Na pele do elenco desconhecido, como na franquia cinematográfica, os estereótipos característicos do slasher se misturam ao das séries teen. Ainda que mais apática e sonsa que a lendária Sidney Prescott, Emma é a mocinha. Inocente, simpática, virgem (óbvio), a cara da final girl. Entre as amizades dela, a melhor amiga mimada e popular, Brooke (Carlson Young), o namorado atleta e o amigo mulherengo são o clássico grupinho descolado. Do outro lado, os melhores amigos Audrey (Bex-Taylor Klaus) e Noah (John Karna), o nerd fã de serial killers, são os ‘excluídos’ – portanto, obrigatoriamente os mais interessantes.
Desafio superado, Scream se adaptou às telas da TV. Se nos filmes do subgênero não há tempo para os personagens e eles acabam se limitando aos rótulos, a série aproveitou a duração do formato televisivo para desenvolvê-los, assim como as relações entre eles. Envolvimentos amorosos ou parentes secretos, as conexões desconhecidas entre personagens são o que mais prendem a atenção e surpreendem, isso desde Pânico. No caso da série, o passado não resolvido gira em torno da figura misteriosa de Brandon James.
Em mais um jeito de tornar a premissa envolvente, fisgar o espectador e manter o segredo ao longo dos dez episódios, Scream volta no tempo. Anos antes dos acontecimentos da temporada, Brandon, um menino desfigurado, resolveu se vingar e matar todos que já caçoaram dele. O caso teve seu desfecho, até que, de volta ao agora, um assassino usando a mesma máscara cirúrgica que ele usava cavucou e trouxe à tona os eventos obscuros da cidade. Emma, procurando entender por quê virou alvo das ameaças, irá descobrir mais sobre sua própria ligação com os crimes enquanto tenta sobreviver.
Além de novos elementos e formas de execução (e uma máscara diferente), a série atualizou alguns temas. Misturando o slasher e o Terror ao teen da MTV, Scream introduziu uma discussão mais aberta de assuntos como sexualidade, saúde mental e bullying, além de levar o assassino às redes sociais e à internet para mostrar o poder e as consequências destas. E claro, teve o drama e os romances adolescentes também.

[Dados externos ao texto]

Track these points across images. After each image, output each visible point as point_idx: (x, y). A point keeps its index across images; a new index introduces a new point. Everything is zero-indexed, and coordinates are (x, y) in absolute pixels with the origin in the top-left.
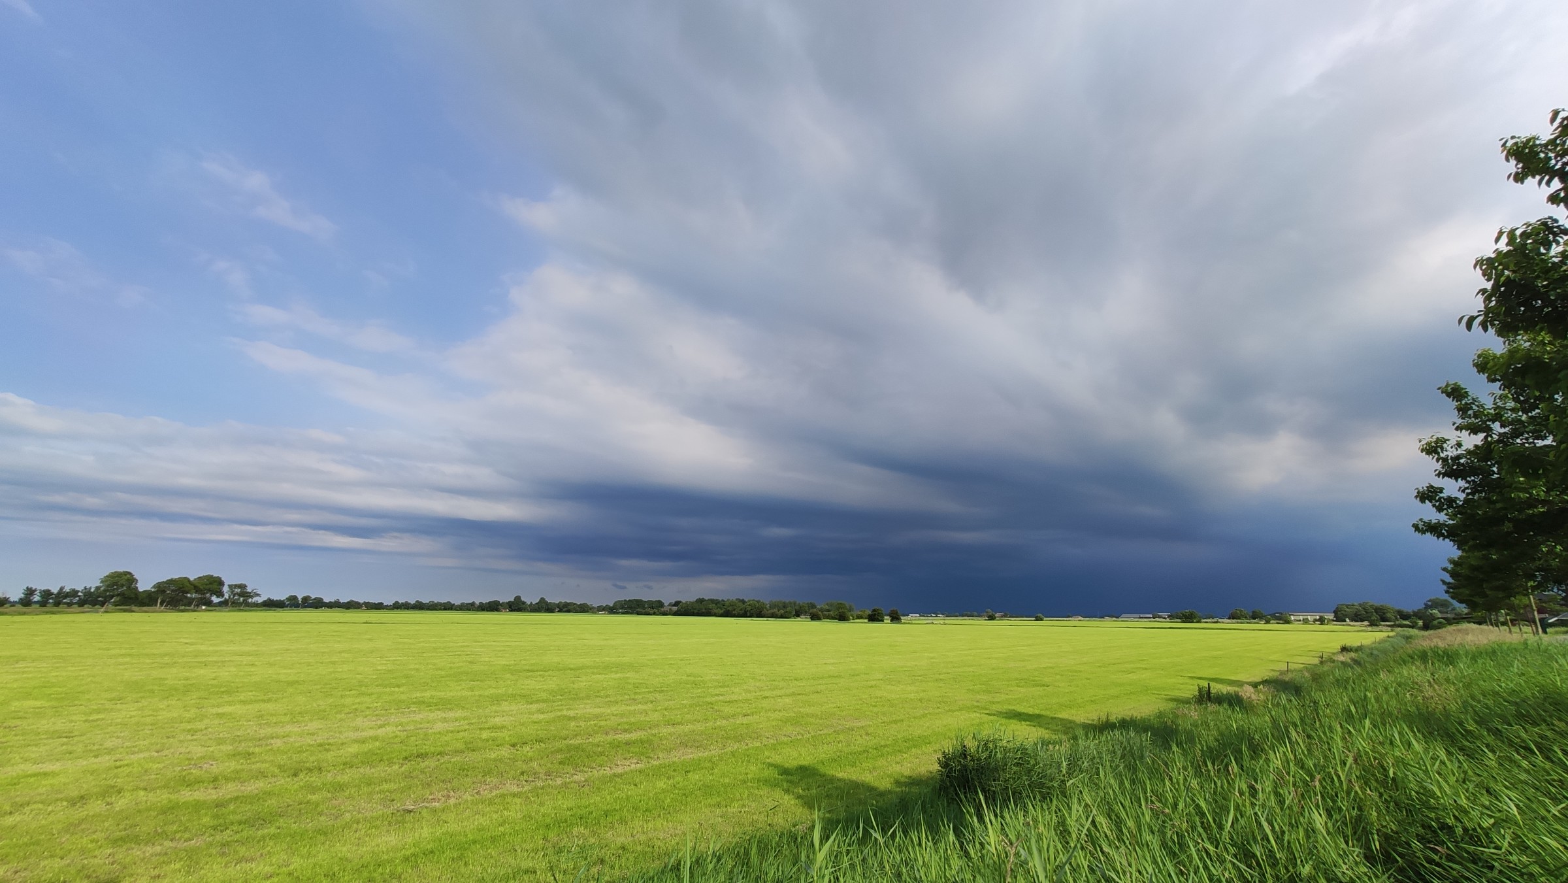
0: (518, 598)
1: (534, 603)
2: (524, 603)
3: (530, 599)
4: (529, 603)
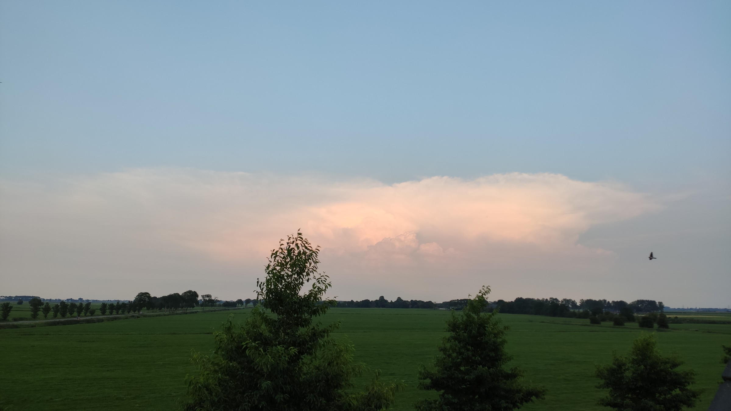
0: (382, 297)
1: (393, 301)
2: (386, 301)
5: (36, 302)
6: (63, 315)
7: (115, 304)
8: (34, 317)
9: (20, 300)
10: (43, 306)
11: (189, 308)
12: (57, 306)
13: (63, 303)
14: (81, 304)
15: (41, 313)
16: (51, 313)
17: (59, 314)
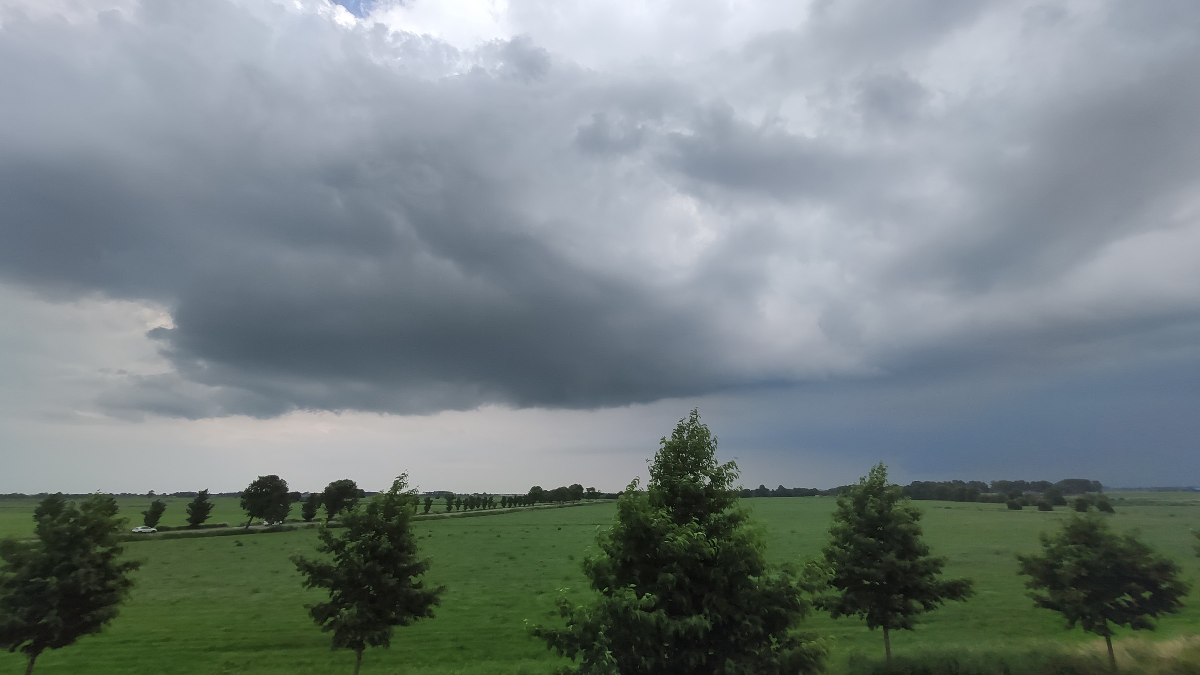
0: (763, 486)
1: (775, 490)
2: (768, 489)
3: (772, 486)
4: (771, 490)
5: (450, 498)
6: (472, 508)
7: (514, 498)
8: (449, 509)
9: (438, 495)
10: (456, 500)
11: (576, 501)
12: (467, 499)
13: (471, 497)
14: (486, 498)
15: (454, 506)
16: (462, 506)
17: (468, 507)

Diferente de Pânico, Scream se leva um pouco mais à sério. A metalinguagem tem só participação especial, por conta do divertido e carismático Noah, as referências são mais tímidas e as sátiras ficam de fora. Isso em comparação com a franquia do Cinema, já que a série realmente sabe melhor do que tentar um remake televisivo e só sucede por se contentar em ser sua própria produção.
Entre corredores de escola, pistas de boliche e festas adolescentes, a ambientação escura e sombria cria uma atmosfera de tensão que não precisa recorrer aos sustos ou à violência explícita para ser assustadora – apesar de, por vezes, fazer isso também. As histórias de fundo do universo de Lakewood, as rivalidades e os romances entre personagens são combustível para tramas paralelas e para mais enigmas, intrigas e conexões.
A série se manteve fiel aos slashers (e ao teen da MTV) mesmo sem conseguir escapar de alguns dos clichês que Pânico tirou sarro – por mais que o nerd avise, sempre tem alguém que solta um “eu já volto”. A primeira temporada concilia a matança ao desenvolvimentos dos personagens e suas histórias ao ponto de nos apegarmos a eles, e, em uma condução envolvente e cheia de suspense, não entrega o segredo do assassino até o momento certo. Ao final, a estreia de Scream prova que, ao contrário do que Noah achava, talvez o subgênero dê certo na TV.